New Zealand’s dollar rose against most of its 16 major peers before U.S. data this week which economists expect to show services industries expanded and employers increased payrolls. Demand for the so-called kiwi was limited amid speculation recent gains have been excessive.
“There’s a good chance the RBA removes its conditional easing bias and moves to a neutral bias,” said Joseph Capurso, a currency strategist in Sydney at Commonwealth Bank of Australia. “Some of the mining-related data has been very, very strong and the downside risk to Europe has eased considerably as well. Aussie could get a bit of a kick along.”
Australia’s dollar fetched 87.71 yen as of 10:39 a.m. in Sydney from 87.80 on March 2, when it touched 88.01, the highest since May 11. The currency was little changed at $1.0737 from $1.0733 on March 2. New Zealand’s dollar was at 67.80 yen from 67.83, and bought 83 U.S. cents from 82.91.

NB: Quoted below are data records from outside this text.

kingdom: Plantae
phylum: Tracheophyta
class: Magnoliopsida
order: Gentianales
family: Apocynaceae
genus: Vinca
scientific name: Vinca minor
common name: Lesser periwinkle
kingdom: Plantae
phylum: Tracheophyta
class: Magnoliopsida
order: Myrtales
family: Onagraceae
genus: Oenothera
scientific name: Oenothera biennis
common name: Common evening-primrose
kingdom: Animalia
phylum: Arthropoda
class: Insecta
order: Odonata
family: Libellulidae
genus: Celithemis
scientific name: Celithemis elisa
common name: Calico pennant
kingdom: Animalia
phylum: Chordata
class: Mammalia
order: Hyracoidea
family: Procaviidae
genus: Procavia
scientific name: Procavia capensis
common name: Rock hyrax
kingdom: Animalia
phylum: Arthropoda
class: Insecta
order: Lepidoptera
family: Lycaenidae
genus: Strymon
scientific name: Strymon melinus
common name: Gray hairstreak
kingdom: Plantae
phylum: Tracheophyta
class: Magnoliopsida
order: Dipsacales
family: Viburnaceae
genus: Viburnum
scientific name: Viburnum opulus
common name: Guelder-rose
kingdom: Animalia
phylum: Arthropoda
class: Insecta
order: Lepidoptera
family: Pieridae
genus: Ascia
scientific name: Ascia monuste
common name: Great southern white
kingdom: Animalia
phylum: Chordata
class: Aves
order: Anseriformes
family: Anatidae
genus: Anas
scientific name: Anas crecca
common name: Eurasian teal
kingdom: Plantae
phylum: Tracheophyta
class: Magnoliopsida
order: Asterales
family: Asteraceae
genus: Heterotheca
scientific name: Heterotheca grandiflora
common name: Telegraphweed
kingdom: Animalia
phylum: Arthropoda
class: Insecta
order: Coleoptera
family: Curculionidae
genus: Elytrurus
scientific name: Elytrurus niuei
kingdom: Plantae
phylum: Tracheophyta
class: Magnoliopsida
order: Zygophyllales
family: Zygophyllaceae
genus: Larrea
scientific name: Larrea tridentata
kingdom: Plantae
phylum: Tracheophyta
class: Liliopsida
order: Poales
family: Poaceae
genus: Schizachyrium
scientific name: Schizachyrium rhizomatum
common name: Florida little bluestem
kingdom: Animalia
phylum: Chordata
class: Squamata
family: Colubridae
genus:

RBA policy makers will keep the overnight cash rate target at 4.25 percent, according to all 24 economists surveyed by Bloomberg News.
Traders expect Australia’s central bank to reduce borrowing costs by 40 basis points within a year, according a Credit Suisse AG index based on swaps. That compares with 104 basis points in cuts predicted on Feb. 1.
In the U.S., the Institute for Supply Management’s non- manufacturing index probably fell to 56.2 last month from 56.8 in January, the highest since March 2011, according to economists surveyed by Bloomberg before the data today. A reading above 50 indicates expansion.
Payrolls probably increased by 210,000 last month after rising 243,000 in January, according to economists in a separate Bloomberg poll.
The payrolls number is “going to be a solid number,” CBA’s Capurso said. “That will probably be supportive of the Aussie.”
The kiwi-dollar’s 14-day relative strength index against the yen was at 73 on March 2, above the 70 level that some traders see as a sign that an asset may be about to reverse direction. The Aussie’s 14-day RSI against the yen was at 78.
The Aussie dollar “remains overvalued on the basis of fundamental relationships with Australia’s terms of trade and interest rates,” Mike Jones a foreign-exchange strategist at Bank of New Zealand in Wellington, wrote in a research note today. The Aussie’s “close below $1.0710 would pave the way for a move back to $1.06 and below. We still favor a gradual decline to $1.01 by year-end.”